What is being asked → Which lines in the listing below contain the string "bowel"? Select each of them and copy it in full.

Entries provided →

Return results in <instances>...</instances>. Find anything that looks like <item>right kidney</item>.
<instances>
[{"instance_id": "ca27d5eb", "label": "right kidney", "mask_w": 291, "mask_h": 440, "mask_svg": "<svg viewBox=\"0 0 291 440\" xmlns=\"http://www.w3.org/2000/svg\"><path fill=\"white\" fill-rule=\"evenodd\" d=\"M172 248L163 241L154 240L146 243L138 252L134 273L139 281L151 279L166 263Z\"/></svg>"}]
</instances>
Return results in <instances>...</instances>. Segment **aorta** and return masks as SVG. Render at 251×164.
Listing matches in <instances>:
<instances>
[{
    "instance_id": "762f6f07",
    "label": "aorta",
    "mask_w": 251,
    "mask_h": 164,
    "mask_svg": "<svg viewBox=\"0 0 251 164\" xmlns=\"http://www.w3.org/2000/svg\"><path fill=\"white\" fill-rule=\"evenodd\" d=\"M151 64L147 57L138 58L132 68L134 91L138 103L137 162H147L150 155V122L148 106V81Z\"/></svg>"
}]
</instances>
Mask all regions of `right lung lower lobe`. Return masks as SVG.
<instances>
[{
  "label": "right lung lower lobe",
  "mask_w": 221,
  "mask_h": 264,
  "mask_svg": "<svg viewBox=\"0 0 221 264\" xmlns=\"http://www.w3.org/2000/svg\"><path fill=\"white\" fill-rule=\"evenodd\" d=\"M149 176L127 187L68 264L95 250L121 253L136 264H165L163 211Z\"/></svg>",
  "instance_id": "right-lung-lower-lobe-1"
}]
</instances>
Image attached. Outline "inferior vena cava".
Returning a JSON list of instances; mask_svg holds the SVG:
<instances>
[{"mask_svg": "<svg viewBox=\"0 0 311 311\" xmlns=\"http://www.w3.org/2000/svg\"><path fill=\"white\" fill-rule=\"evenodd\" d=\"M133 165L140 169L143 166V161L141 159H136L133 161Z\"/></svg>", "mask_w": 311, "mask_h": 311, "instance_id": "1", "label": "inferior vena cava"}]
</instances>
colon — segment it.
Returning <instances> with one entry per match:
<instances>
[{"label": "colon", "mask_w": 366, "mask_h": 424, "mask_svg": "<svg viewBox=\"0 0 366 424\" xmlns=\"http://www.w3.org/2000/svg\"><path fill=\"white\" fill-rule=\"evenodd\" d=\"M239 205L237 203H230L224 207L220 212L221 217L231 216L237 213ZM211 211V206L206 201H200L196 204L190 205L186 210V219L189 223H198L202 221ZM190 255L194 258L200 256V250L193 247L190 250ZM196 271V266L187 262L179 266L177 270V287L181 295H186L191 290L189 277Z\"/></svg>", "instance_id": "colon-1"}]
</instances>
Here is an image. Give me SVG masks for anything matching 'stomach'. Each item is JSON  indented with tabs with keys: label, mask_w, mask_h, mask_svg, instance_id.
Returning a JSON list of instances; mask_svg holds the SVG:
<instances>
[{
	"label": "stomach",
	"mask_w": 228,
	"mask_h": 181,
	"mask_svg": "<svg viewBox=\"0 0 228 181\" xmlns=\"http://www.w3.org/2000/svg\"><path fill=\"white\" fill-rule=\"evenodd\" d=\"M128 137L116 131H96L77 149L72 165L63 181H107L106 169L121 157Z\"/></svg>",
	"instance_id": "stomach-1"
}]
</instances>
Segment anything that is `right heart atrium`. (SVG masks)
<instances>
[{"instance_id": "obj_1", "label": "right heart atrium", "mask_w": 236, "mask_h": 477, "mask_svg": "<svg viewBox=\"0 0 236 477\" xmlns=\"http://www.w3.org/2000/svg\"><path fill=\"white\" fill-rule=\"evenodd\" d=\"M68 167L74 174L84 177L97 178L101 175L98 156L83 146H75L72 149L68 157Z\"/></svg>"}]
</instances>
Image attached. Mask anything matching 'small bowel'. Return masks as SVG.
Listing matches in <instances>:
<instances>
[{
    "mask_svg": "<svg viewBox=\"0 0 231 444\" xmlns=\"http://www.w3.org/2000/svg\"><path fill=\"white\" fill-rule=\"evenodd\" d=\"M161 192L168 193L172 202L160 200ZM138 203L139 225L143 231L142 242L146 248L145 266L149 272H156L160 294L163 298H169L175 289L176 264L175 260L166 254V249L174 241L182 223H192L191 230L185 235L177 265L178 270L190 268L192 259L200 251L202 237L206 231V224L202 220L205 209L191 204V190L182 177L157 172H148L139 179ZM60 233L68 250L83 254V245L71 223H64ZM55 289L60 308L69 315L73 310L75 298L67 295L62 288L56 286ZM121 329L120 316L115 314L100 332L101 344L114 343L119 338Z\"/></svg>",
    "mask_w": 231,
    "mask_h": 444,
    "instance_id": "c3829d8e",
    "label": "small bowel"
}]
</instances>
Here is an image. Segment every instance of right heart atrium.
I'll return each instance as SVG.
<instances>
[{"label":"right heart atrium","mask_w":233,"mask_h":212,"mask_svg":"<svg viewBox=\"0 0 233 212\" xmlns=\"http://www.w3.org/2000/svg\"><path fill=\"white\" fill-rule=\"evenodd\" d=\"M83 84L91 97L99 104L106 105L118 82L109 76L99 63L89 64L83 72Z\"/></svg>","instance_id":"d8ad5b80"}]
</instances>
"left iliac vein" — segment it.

Finished answer →
Image attached. Mask anything matching 'small bowel'. Return masks as SVG.
    "label": "small bowel"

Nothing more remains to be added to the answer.